You can run Example: Transforming the Data with a Custom Transformation to see how a transformation can
be used. In this example, the transformation implementation receives and
generates samples of type ShapeType
. The output samples are equal to the
input samples except for the field x
, which is adjusted to produce only
two possible constant values.
3.5.1. Transformations vs Processors
A Transformation is fundamentally different than a Processor. Moreover, they complement each other. A Transformation can be seen a very simplified version of a Processor that has a single input and a single output and in which the input data stream is processed as it is read.
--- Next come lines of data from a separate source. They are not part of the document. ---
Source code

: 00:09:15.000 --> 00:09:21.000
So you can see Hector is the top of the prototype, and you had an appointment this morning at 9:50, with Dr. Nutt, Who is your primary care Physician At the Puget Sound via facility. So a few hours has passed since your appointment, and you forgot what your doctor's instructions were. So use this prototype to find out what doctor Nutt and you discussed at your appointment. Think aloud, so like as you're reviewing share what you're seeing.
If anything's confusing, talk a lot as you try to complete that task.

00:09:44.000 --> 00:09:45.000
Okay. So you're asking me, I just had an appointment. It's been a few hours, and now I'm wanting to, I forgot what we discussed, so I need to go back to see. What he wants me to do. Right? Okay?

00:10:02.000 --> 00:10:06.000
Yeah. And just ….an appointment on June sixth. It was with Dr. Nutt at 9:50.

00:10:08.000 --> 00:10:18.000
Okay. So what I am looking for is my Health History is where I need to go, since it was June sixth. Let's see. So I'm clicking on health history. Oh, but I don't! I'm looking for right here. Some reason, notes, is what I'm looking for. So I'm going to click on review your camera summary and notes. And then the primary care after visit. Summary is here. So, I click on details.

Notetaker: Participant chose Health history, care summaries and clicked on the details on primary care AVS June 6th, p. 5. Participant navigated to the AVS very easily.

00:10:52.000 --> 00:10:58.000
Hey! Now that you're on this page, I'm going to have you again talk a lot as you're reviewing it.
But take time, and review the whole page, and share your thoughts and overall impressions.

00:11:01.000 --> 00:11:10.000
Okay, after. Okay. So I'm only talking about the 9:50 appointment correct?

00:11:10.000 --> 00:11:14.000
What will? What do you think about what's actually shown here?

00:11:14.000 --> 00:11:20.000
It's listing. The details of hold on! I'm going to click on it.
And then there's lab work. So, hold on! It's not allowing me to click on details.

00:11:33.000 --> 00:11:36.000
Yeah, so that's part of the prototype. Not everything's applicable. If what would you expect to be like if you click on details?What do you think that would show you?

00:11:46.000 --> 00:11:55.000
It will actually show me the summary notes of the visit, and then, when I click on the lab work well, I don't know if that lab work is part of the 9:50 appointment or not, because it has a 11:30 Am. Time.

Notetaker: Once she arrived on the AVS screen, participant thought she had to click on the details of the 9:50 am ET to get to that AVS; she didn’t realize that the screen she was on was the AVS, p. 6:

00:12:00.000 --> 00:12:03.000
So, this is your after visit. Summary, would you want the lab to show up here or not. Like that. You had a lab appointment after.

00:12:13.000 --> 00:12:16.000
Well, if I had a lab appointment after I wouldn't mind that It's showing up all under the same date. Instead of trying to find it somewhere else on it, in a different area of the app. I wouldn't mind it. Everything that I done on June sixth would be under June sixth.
In general you will find yourself implementing a Processor to perform the data stream processing required by your system. Nevertheless there are cases where a Transformation is more suitable for certain patterns such as format conversion, content reduction, or normalization (see What stream processing patterns can I perform?).
3.6. What stream processing patterns can I perform?
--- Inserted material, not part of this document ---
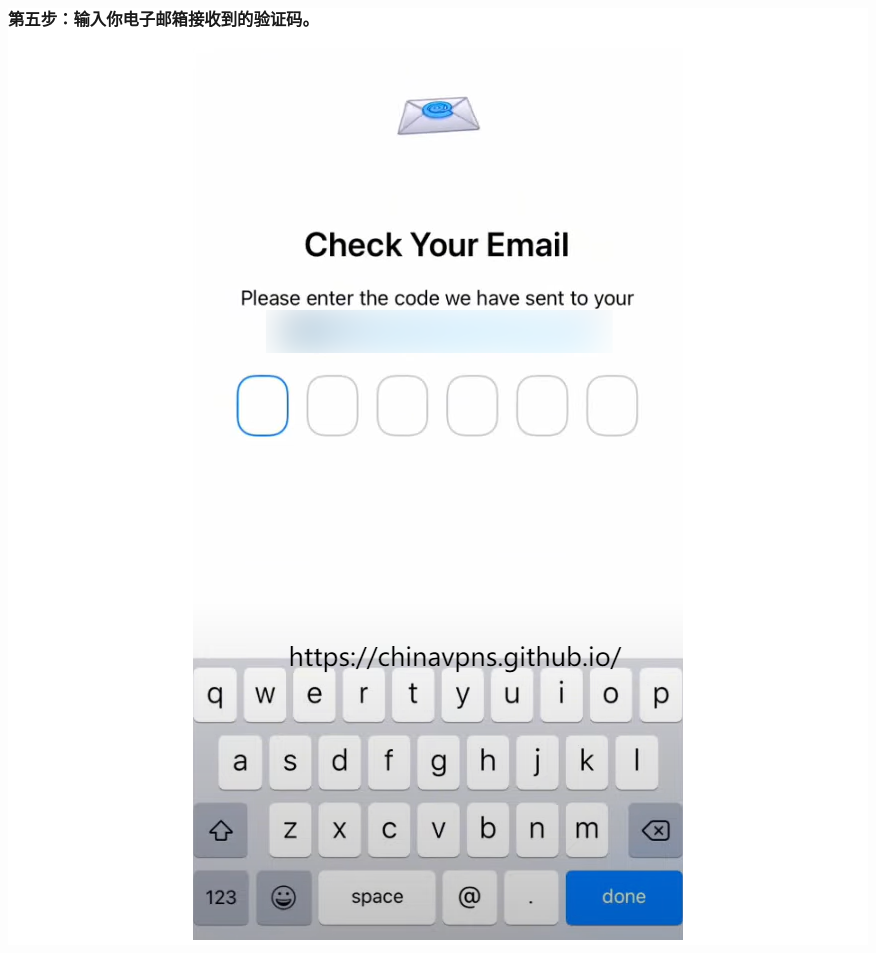 ### 第五步：输入你电子邮箱接收到的验证码。

<div align="center">
<img src="https://raw.githubusercontent.com/chinavpns/telegram/refs/heads/main/image/Telegram%E6%B3%A8%E5%86%8C-8.png" alt="注册Telegram电报第五步：输入你电子邮箱接收到的验证码">
</div>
With Routing Service you have the ability to define routing paths with multiple inputs and outputs, and provide custom processing logic for the data streams of those paths. This provides a great degree of flexibility that allows to perform pretty much any processing pattern.
In addition to the presented patterns of aggregation, splitting, and periodic action, there are other well-known patterns:
Data format conversion: this is the case where the input samples are represented in one format and are converted to produce output samples of a different format. For example, input samples could be represented as a byte array and converted to a JSON string.
Content Enrichment: an output sample is the result of amplifying or adding content to an input sample. For example, output samples can be enhanced to contain additional fields that represents result of computations performed on input sample fields (e.g., statistic metrics).
Content Reduction: an output sample is the result of attenuating or removing content from an input sample. For example, output samples can have some fields removed that are not relevant to the final destination, to improve bandwidth usage.
Normalizer: output samples are semantically equivalent to the input samples except the values are adjusted or normalized according to a specific convention. For example, input samples may contain a field indicating the temperature in Fahrenheit and the output samples provide the same temperature in Celsius.
Event-based or Triggered Forwarding: output samples are generated based on the reception and content of concrete input samples in which some of them act as events indicating which, how, and when data is forwarded.
3.7. Key Terms
- Data Stream
The collection of samples received by a TopicRoute’s Input or written to a TopicRoute’s Output.
- DynamicData
A general purpose structure that contains data of any type.
- Processor
Pluggable component to control the forwarding process of a TopicRoute
An output artifact that contains the implementation of pluggable components that Routing Service can load at run-time.
- Entry Point
External symbol in a shared library that Routing Service calls to instantiate a custom plugin instance.
- Stream Processing Patterns
Processing algorithms applied to the data streams of a TopicRoute.
- Periodic action
TopicRoute event notification occurring at a configurable period.
- Transformation
Pluggable component perform modifications of a forwarded data stream.